The churches of Europe, much like the unnamed “Whisky Priest” in Graham Green’s novel The Power and the Glory, are morally complex. Green’s priest was an alcoholic, coward, and occasional philanderer, yet he ministers to the villages that need him even as he’s hunted by the virulently anti-Catholic authorities. A fitting parable for Christendom if there ever was one.
The recovery of the classical tradition and the various expressions of the Enlightenment brought fresh currents and critiques of dogma into early modern Europe. Once more, this is innovation within an existing intellectual, moral, and legal tradition, not the invention of something entirely new or unprecedented.

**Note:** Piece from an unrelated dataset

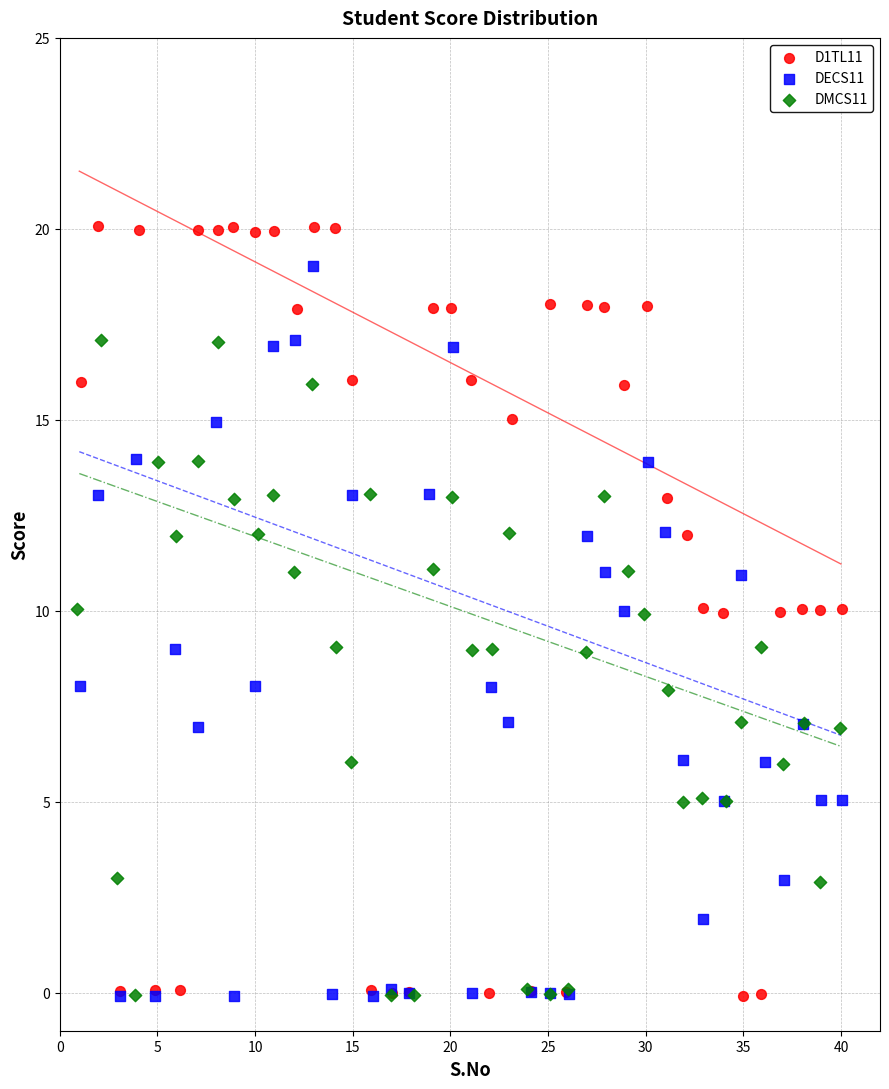

What are all the series names shown in the legend?

D1TL11, DECS11, DMCS11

There might be spasmodic altruism in nature, but let me assure you, there is no symbol for human rights on the periodic table. Thus, the Enlightenment values of equality, freedom, and the unfettered pursuit of truth are not brute facts of nature. These rights were not discovered or deduced, and they are certainly not products of the French and Russian revolutions. They grew organically from within the Christian tradition, the different currents of which are violently swirling about in the vortex of values that comprises our culture wars.
Consider the following examples in our culture wars. On abortion, debates about protecting the voiceless and vulnerable in utero versus safeguarding the autonomy of a woman’s body are trying to prioritise two conflicting moral imperatives that both grew from the same root. Likewise, LGBT rights emerge from a concern about protecting what we might call “sexual Samaritans,” outsiders, and outcasts, even when doing so is in tension with convictions about the goodness of marriage, fidelity, and chastity. Both sides in these debates are trading in Christian currency, even if only one side has bothered to notice that there’s an image of a cross on the coinage.

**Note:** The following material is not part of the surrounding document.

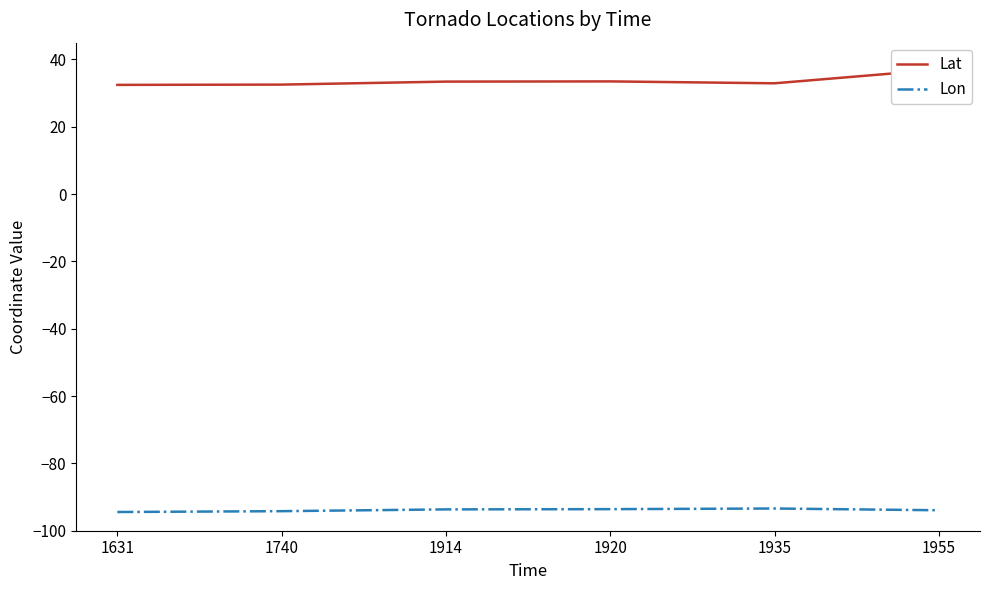

True or false: Lon has a value of -124.5 at 1920.

False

The Maternity of Western Civilization
Wakeling rejects the truth of Christianity’s claims about Jesus, the Trinity, and eternal life, he is free to do so. But his attempt to disprove the influence of Christianity on western liberalism is unconvincing.
St. Augustine famously said, “The Church is a whore, but she is still our mother.” The same applies to western civilization and its liberal and Enlightenment ideals. Christianity has authored evils and brutality, but it is still the womb that birthed the idea that humans must be free to live lives of pious devotion, that the truth will set you free, that wealth can be toxic, that God is on the side of the poor, that it is better to suffer evil than to do evil, that the meek will inherit the earth, that God opposes the proud, that evil empires must be defeated, and that victims have near-sacred status.
If any of that resonates with you, then you too are a child of the revolution launched by the Jew from Nazareth.
Amen! Well said! The density of argument in a short article is so well done!
Well said, Dr Bird!
I suppose Wakeling's thesis might make sense if "Christian" means "loud, extreme right-wing, unpleasant, dictatorially-inclined", but these are (or at least I hope so!) a minority of the world's Christians.
Perhaps that's one of the tragedies of the culture wars: so many people think that's all there is to Christianity.